Exercise description: Rewrite the stored records with "No default" replaced by "None" everywhere it appears, keeping everything else the same. Leave the pictures out of your answer.

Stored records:

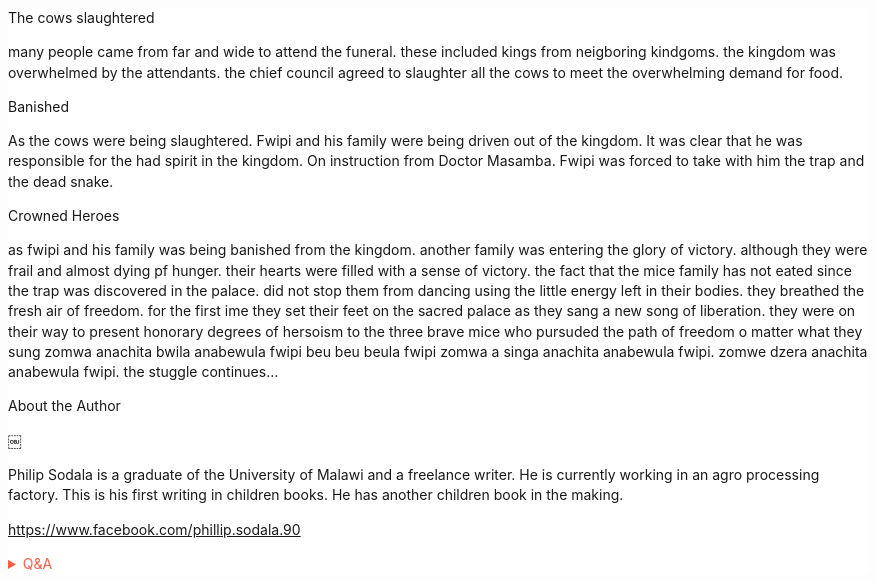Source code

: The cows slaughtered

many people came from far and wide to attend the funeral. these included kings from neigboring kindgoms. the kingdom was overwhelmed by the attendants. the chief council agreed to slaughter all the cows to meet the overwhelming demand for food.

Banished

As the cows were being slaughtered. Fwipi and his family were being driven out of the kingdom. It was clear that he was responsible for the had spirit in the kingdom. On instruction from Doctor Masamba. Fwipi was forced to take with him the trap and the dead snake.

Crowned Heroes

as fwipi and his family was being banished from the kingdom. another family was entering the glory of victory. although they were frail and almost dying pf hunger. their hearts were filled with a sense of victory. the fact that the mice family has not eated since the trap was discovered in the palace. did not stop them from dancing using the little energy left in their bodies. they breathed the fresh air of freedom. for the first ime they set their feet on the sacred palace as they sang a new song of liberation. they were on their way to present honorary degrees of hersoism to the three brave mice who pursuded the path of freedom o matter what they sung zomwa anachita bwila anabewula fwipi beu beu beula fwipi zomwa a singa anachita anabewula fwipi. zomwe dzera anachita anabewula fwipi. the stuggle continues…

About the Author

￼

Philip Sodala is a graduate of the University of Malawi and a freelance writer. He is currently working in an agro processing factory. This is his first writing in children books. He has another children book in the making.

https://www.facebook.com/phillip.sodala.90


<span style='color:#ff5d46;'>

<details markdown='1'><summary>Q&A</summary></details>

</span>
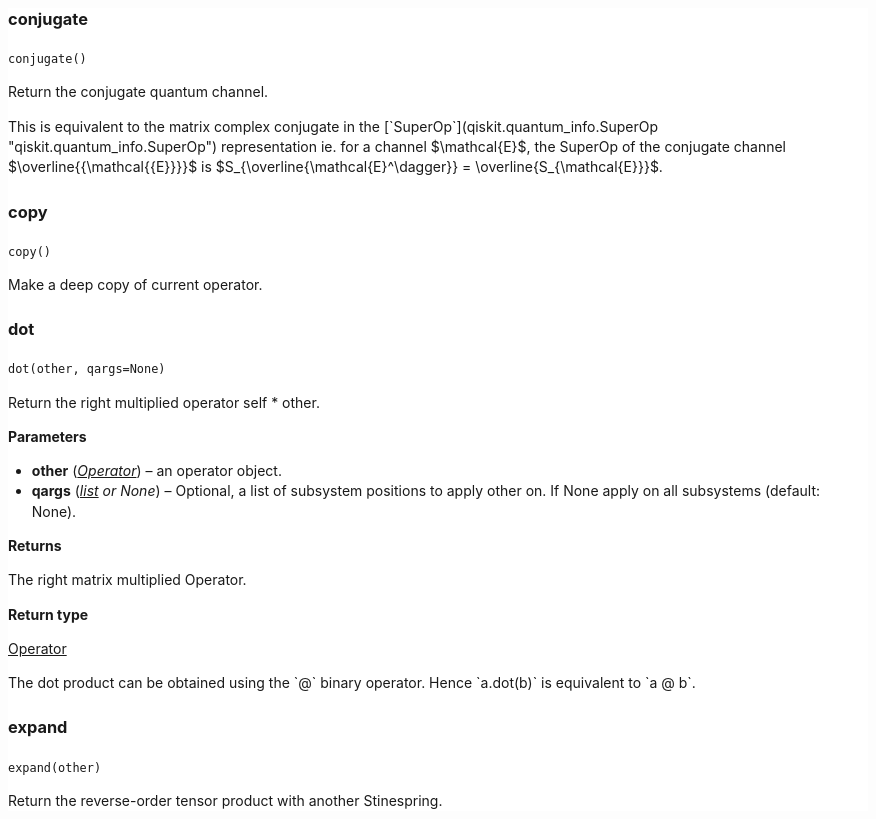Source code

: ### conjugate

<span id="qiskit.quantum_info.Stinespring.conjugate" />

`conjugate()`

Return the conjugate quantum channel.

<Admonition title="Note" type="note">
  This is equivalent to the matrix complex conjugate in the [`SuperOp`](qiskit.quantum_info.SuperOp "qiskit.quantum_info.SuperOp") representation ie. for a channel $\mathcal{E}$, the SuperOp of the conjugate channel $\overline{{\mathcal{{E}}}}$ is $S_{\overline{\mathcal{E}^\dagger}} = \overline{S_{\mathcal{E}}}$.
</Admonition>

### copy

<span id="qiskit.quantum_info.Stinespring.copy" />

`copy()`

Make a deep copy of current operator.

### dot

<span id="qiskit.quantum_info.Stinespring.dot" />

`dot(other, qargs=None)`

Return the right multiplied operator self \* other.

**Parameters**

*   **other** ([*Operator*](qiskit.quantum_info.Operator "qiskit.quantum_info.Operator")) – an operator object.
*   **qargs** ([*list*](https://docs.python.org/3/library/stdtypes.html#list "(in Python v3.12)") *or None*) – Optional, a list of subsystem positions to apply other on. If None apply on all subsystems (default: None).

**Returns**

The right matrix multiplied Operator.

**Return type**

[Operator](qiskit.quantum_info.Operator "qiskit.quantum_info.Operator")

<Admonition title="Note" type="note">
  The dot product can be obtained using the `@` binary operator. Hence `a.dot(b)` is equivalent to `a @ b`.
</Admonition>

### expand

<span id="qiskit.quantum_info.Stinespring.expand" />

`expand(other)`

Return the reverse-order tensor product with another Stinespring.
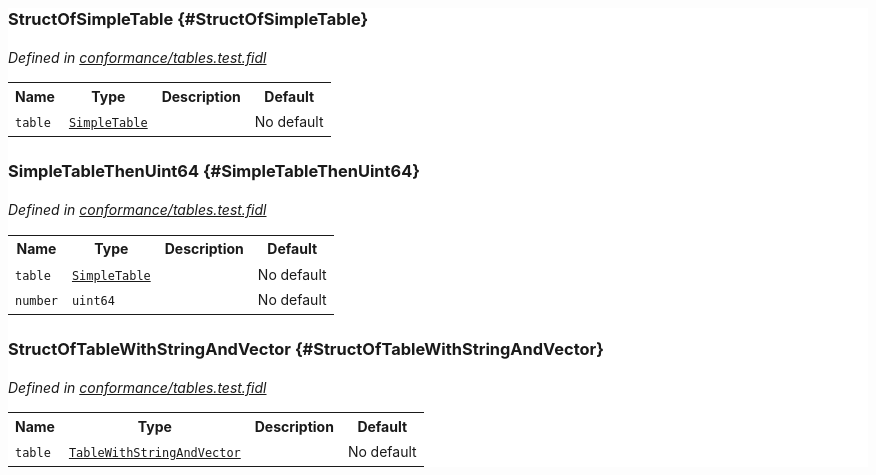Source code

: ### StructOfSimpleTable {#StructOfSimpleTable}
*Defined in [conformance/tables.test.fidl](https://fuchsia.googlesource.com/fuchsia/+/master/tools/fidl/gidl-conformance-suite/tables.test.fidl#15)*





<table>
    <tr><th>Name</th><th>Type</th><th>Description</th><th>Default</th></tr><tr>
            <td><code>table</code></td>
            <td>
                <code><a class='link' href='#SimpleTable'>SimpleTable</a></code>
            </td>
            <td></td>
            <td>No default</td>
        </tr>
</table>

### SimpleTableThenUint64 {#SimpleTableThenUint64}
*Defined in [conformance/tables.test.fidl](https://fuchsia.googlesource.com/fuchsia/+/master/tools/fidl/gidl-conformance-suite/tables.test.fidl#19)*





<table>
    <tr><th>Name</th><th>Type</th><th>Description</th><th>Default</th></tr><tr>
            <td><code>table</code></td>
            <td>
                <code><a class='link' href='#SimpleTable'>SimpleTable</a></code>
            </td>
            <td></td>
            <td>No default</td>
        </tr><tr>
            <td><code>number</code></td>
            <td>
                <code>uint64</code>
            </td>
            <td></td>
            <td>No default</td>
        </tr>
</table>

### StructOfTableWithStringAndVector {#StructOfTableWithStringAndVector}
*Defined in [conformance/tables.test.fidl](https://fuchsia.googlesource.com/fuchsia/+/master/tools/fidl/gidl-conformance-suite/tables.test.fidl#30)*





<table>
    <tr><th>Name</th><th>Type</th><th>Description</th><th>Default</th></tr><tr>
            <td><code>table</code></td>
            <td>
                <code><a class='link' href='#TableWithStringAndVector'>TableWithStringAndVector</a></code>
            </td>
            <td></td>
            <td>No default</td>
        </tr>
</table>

Reply:
Source code

: The cows slaughtered

many people came from far and wide to attend the funeral. these included kings from neigboring kindgoms. the kingdom was overwhelmed by the attendants. the chief council agreed to slaughter all the cows to meet the overwhelming demand for food.

Banished

As the cows were being slaughtered. Fwipi and his family were being driven out of the kingdom. It was clear that he was responsible for the had spirit in the kingdom. On instruction from Doctor Masamba. Fwipi was forced to take with him the trap and the dead snake.

Crowned Heroes

as fwipi and his family was being banished from the kingdom. another family was entering the glory of victory. although they were frail and almost dying pf hunger. their hearts were filled with a sense of victory. the fact that the mice family has not eated since the trap was discovered in the palace. did not stop them from dancing using the little energy left in their bodies. they breathed the fresh air of freedom. for the first ime they set their feet on the sacred palace as they sang a new song of liberation. they were on their way to present honorary degrees of hersoism to the three brave mice who pursuded the path of freedom o matter what they sung zomwa anachita bwila anabewula fwipi beu beu beula fwipi zomwa a singa anachita anabewula fwipi. zomwe dzera anachita anabewula fwipi. the stuggle continues…

About the Author


Philip Sodala is a graduate of the University of Malawi and a freelance writer. He is currently working in an agro processing factory. This is his first writing in children books. He has another children book in the making.

https://www.facebook.com/phillip.sodala.90


<span style='color:#ff5d46;'>

<details markdown='1'><summary>Q&A</summary></details>

</span>
Source code

: ### conjugate

<span id="qiskit.quantum_info.Stinespring.conjugate" />

`conjugate()`

Return the conjugate quantum channel.

<Admonition title="Note" type="note">
  This is equivalent to the matrix complex conjugate in the [`SuperOp`](qiskit.quantum_info.SuperOp "qiskit.quantum_info.SuperOp") representation ie. for a channel $\mathcal{E}$, the SuperOp of the conjugate channel $\overline{{\mathcal{{E}}}}$ is $S_{\overline{\mathcal{E}^\dagger}} = \overline{S_{\mathcal{E}}}$.
</Admonition>

### copy

<span id="qiskit.quantum_info.Stinespring.copy" />

`copy()`

Make a deep copy of current operator.

### dot

<span id="qiskit.quantum_info.Stinespring.dot" />

`dot(other, qargs=None)`

Return the right multiplied operator self \* other.

**Parameters**

*   **other** ([*Operator*](qiskit.quantum_info.Operator "qiskit.quantum_info.Operator")) – an operator object.
*   **qargs** ([*list*](https://docs.python.org/3/library/stdtypes.html#list "(in Python v3.12)") *or None*) – Optional, a list of subsystem positions to apply other on. If None apply on all subsystems (default: None).

**Returns**

The right matrix multiplied Operator.

**Return type**

[Operator](qiskit.quantum_info.Operator "qiskit.quantum_info.Operator")

<Admonition title="Note" type="note">
  The dot product can be obtained using the `@` binary operator. Hence `a.dot(b)` is equivalent to `a @ b`.
</Admonition>

### expand

<span id="qiskit.quantum_info.Stinespring.expand" />

`expand(other)`

Return the reverse-order tensor product with another Stinespring.
Source code

: ### StructOfSimpleTable {#StructOfSimpleTable}
*Defined in [conformance/tables.test.fidl](https://fuchsia.googlesource.com/fuchsia/+/master/tools/fidl/gidl-conformance-suite/tables.test.fidl#15)*





<table>
    <tr><th>Name</th><th>Type</th><th>Description</th><th>Default</th></tr><tr>
            <td><code>table</code></td>
            <td>
                <code><a class='link' href='#SimpleTable'>SimpleTable</a></code>
            </td>
            <td></td>
            <td>None</td>
        </tr>
</table>

### SimpleTableThenUint64 {#SimpleTableThenUint64}
*Defined in [conformance/tables.test.fidl](https://fuchsia.googlesource.com/fuchsia/+/master/tools/fidl/gidl-conformance-suite/tables.test.fidl#19)*





<table>
    <tr><th>Name</th><th>Type</th><th>Description</th><th>Default</th></tr><tr>
            <td><code>table</code></td>
            <td>
                <code><a class='link' href='#SimpleTable'>SimpleTable</a></code>
            </td>
            <td></td>
            <td>None</td>
        </tr><tr>
            <td><code>number</code></td>
            <td>
                <code>uint64</code>
            </td>
            <td></td>
            <td>None</td>
        </tr>
</table>

### StructOfTableWithStringAndVector {#StructOfTableWithStringAndVector}
*Defined in [conformance/tables.test.fidl](https://fuchsia.googlesource.com/fuchsia/+/master/tools/fidl/gidl-conformance-suite/tables.test.fidl#30)*





<table>
    <tr><th>Name</th><th>Type</th><th>Description</th><th>Default</th></tr><tr>
            <td><code>table</code></td>
            <td>
                <code><a class='link' href='#TableWithStringAndVector'>TableWithStringAndVector</a></code>
            </td>
            <td></td>
            <td>None</td>
        </tr>
</table>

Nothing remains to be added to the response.